Muzyk obwinia o swoje problemy telewidza.


2024.03.18

opublikował:

Piotr Kupicha stracił prawo jazdy w wyniku kuriozalnej sytuacji

fot. Karol Makurat / @tarakum_photography

Artyści przyjmują zaproszenia do programów telewizyjnych, by promować siebie i swoją twórczość. Tymczasem zdarza się, że biorąc w nich udział, mogą sobie narobić poważnych problemów. W wywiadzie dla „Auto Świata” Piotr Kupicha, lider grupy Feel, zdradził, że przed laty występ w „Dzień Dobry TVN” zakończył się dla niego utratą prawda jazdy. Wokalista goszcząc w programie, jeździł luksusowym i bardzo szybkim samochodem, nagminnie łamiąc przy tym przepisy.

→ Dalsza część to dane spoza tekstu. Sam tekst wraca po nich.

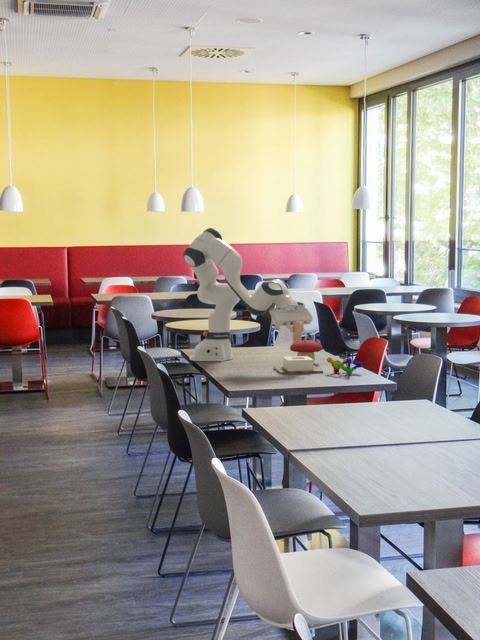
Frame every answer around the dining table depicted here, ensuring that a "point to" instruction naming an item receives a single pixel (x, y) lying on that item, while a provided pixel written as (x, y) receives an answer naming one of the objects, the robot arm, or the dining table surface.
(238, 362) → the dining table surface
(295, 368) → the socket block
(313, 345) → the mushroom
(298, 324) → the peg
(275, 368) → the base board
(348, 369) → the decorative model
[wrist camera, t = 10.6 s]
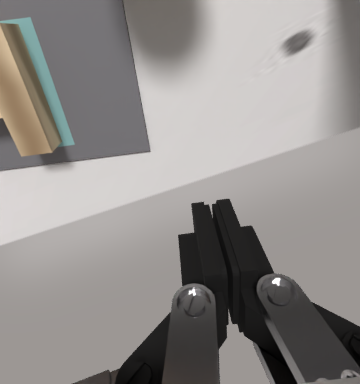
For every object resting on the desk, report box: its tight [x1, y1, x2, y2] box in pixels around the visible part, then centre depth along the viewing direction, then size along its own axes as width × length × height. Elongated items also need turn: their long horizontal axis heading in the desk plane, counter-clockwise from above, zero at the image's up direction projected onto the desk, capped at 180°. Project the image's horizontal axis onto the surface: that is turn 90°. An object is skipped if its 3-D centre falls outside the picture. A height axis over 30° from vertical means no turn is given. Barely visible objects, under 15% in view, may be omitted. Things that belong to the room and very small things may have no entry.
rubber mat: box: [0, 0, 150, 170], centre depth 33 cm, size 28×20×1 cm
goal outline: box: [0, 17, 75, 147], centre depth 33 cm, size 13×15×1 cm
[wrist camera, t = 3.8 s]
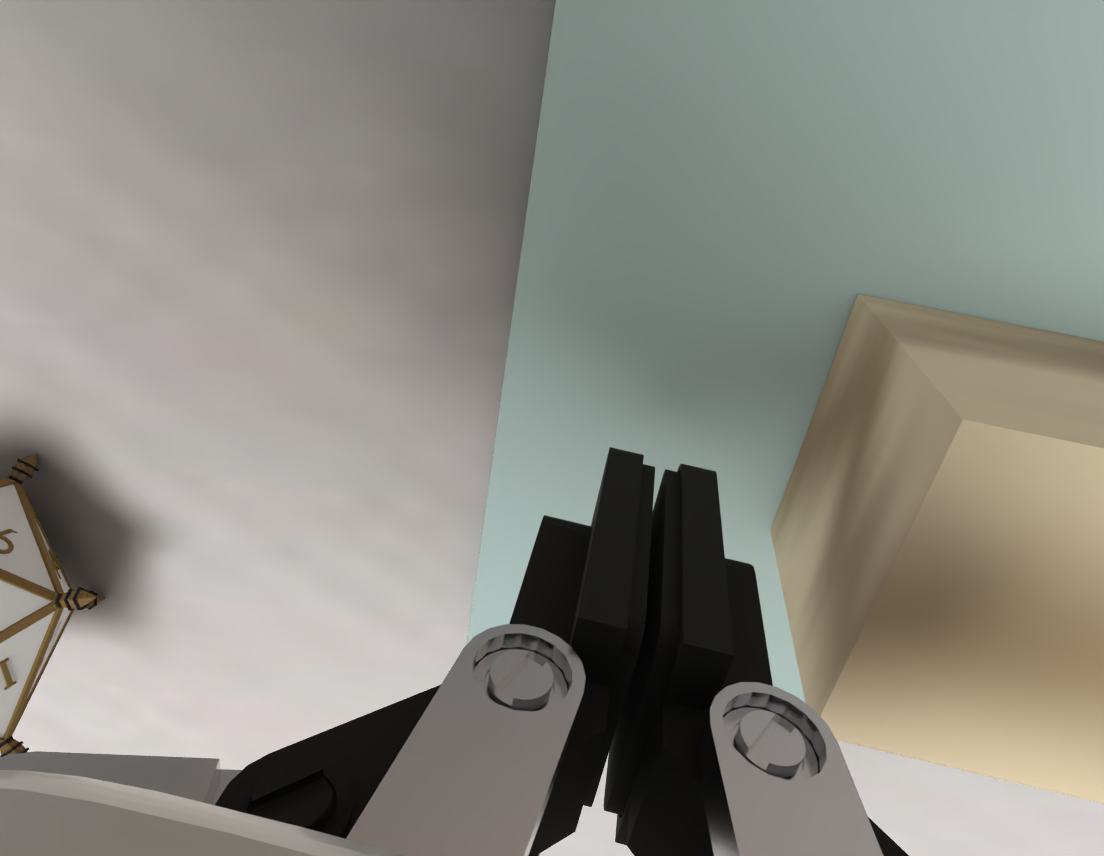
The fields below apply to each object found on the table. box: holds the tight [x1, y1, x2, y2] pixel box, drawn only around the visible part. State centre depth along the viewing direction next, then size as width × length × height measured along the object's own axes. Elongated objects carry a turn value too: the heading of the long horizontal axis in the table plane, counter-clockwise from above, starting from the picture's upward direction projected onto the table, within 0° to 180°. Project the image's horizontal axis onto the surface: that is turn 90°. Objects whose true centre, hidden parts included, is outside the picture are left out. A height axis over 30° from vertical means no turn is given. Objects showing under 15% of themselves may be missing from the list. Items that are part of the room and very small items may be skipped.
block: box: [770, 294, 1104, 804], centre depth 13 cm, size 6×6×6 cm
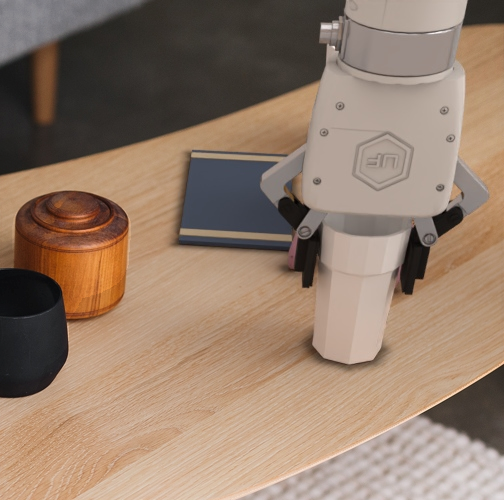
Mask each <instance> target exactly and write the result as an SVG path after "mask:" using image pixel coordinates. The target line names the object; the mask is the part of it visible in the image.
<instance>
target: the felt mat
mask: <svg viewBox="0 0 504 500" xmlns="http://www.w3.org/2000/svg"><path fill="white" fill-rule="evenodd" d="M190 155H191V156H190V163H189V169H188V175H187V177H188V178H187V182H186V189H185V196H184V202H183V209H182V214H181V215H182V216H181V222H180V228H179V235H178V245H189V246H190V245H191V246H193V245H194V246H206V247H207V246H208V247H224V248H225V247H226V248H240V249H257V250H273V251H288V252H289V250H290V247H291V244H292V242H293V227H292V226H291V225H290V224H289V223H288V222H287V221H286V220H285V219H284V217H283V216H282V215H281V214H280V213H279V211H278V208H277V207H276V206H275V205H274V204H273V203H272V202H271V201H270V200H269V198H268V197H267V196H266V195H265V193H264V192H263V191H262V190H261V188H260V178H261V175H262V174H263V173H265V172H266V171H267V170H269V169H270V168H272V167H273V166H274V165H276V164H277V163H279V162H280V161H281V160H283V159H284V158H286V157H287V156H288V155H289V154H285V153H284V154H283V153H266V152H264V153H263V152H247V151H246V152H245V151H227V150H226V151H225V150H224V151H223V150H207V149H206V150H205V149H192V150H191V154H190ZM285 185H286V187H287V189H288V190H289V191H290V192H292V193H293V179H292V180H290V181H289V182H287V183H286V184H285Z"/></svg>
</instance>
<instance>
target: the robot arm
mask: <svg viewBox="0 0 504 500" xmlns="http://www.w3.org/2000/svg"><path fill="white" fill-rule="evenodd" d="M468 1H469V0H345V6H344V8H343V12H342V16H341V15H339V16H338V19H337V20H332V21H331V22H320V24H319V31H318V40H317V41H318V44H323V45H324V44H325V45H327V44H329V46H335V51H339V52H337V53H334V54H332V55H331V56H330V57H329V59H328V61H327V64H326V63H325V67H324V69H323V72H322V75H321V78H320V82H319V85H318V88H317V92H316V95H315V99H314V103H313V106H312V111H311V116H310V121H309V125H308V130H307V135H306V140H305V143H304V144H302V145H301V146H300V147H298V148H297V149H295V150H294V151H292V152H291V153H290V154H287V155H288V156H287V157H286V158H284V159H283V160H281V161H280V162H279V163H277V164H276V165H274V166H273V167H272V168H270V169H269V170H267V171H266V172H265V173H263V174H262V175H261V178H260V188H261V190H262V191H263V192H264V193H265V195H266V196H267V197H268V198H269V200H270V201H271V202H272V203H273V204H274V205H275V206H276V207H277V208H278V211H279V213H280V214H281V215H282V216H283V217H284V219H285V220H286V221H287V222H288V223H289V224H290V225H291V226H292V229H293V230H294V231H295V234H296V233H297V236H298V239H297V246H296V253H295V260H294V269H293V272H298V273H301V288H302V289H310V287H313V283H314V276H315V271H316V264H317V258H318V255H317V252H318V245H319V233H318V226H319V225H320V223H321V222H322V221H323V219H324V218H325V216H326V215H327V214H328V213H334V214H349V215H366V216H384V217H403V218H413V222H414V224H413V226H414V227H412V228H411V232H410V236H409V241H408V245H407V249H406V254H405V258H404V262H403V264H402V265H401V270H400V280H399V282H400V288H401V293H402V294H404V295H408V296H412V295H413V293H414V289H415V285H416V284H415V283H416V280H421V281H422V280H424V278H425V275H426V269H427V265H428V260H429V256H430V251H431V247H433V246H435V245H436V244H437V243H438V241H439V238H441V237H442V236H443V235H445V234H447V233H448V232H450V231H451V230H452V229H454V228H455V227H457V226H458V225H460V224H461V223H462V222H463V220H464V218H466V217H467V216H469V215H471V214H472V213H474V212H475V211H476V210H478V209H479V208H480V207H482V206H483V205H484V204H485V203H487V202H488V201H489V199H490V192H489V189H488V188H489V187H488V185H487V184H486V183H485V182H484V181H483V180H482V179H481V178H480V177H479V176H478V175H477V174H476V172H475V171H474V170H473V169H472V168H471V167H470V166H469V165H468V164H467V163H466V162H465V160H463V159H462V158H461V157H460V156H459V150H460V145H461V139H462V129H463V121H464V113H465V112H464V111H465V104H466V103H465V102H466V101H465V100H466V70H465V69H464V66H463V65H462V63H461V62H460V61H459V60H457V59H456V56H457V51H458V47H459V43H460V37H461V33H462V27H463V23H464V19H465V15H466V9H467V4H468ZM299 175H301V183H300V184H301V186H300V187H301V189H300V190H301V197H302V202H303V203H302V202H301V201H300V199H299V198H298V197H297V196H296V194H294V193H293V191H292V192H290V191H289V190H288V189H287V187H286V185H285V184H286V183H287V182H289V181H290V180H292V181H293V179H294V178H296V177H297V176H299ZM454 185H455V186H456V187H457V188H458V189H459V190H460V191H461V192H460V193H459V194H458V195H456V197H455V198H454V199H451V196H452V191H453V186H454Z"/></svg>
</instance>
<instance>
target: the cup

Było pełno kamer i miałem okazję przyjechać się Ferrari Californią. I rozmawiałem z dziennikarzem. Był na fotelu pasażera. Bardzo fajna rozmowa. Ja sobie jeździłem. Tutaj linia ciągła, tutaj przerywana. Ja troszeczkę na tę ciągłą najechałem. Tutaj jakaś strzałeczka mi zgasła, ja skręciłem w prawo – zaczął.

Niedługo później lider zespołu Feel otrzymał wezwanie do stawiennictwa na komendzie policji. Jak powiedział w wywiadzie, jeden z widzów „Dzień Dobry TVN” doniósł na niego po tym, co zobaczył w telewizji.

No i pani mówi: „to tutaj muszę przeprowadzić normalną procedurę, ponieważ zostało takie zgłoszenie wysłane, że pan jeździł samochodem po Warszawie w „Dzień Dobry TVN”. Ja mówię, no tak. „I tutaj przyszło 16 punktów”. A ja mówię, no ale jak to 16 punktów? Za co to 16 punktów? „Dobra, panie Piotrze, to jest zwykła procedura. Poproszę blankiecik prawa jazdy, obcinamy”. Czyli już miałem 10 punktów plus te 16 punktów.

Słuchajcie, ja w takim świecie żyję po prostu. W takim moim medialnym, trochę paskudnym, trochę kochanym, gdzie po prostu ktoś sobie siedzi na kanapie i ogląda, jak ty jeździsz samochodem, i wtedy zgłasza to na policję. Wypisuje wszystkie rzeczy, jak ja rozmawiałem po prostu w tym wywiadzie, nie wszystko tak dokładnie zauważyłem. No i dostałem 16 punktów. To zostało uprawomocnione. No i w tym momencie straciłem prawo jazdy – zakończył opowieść Kupicha.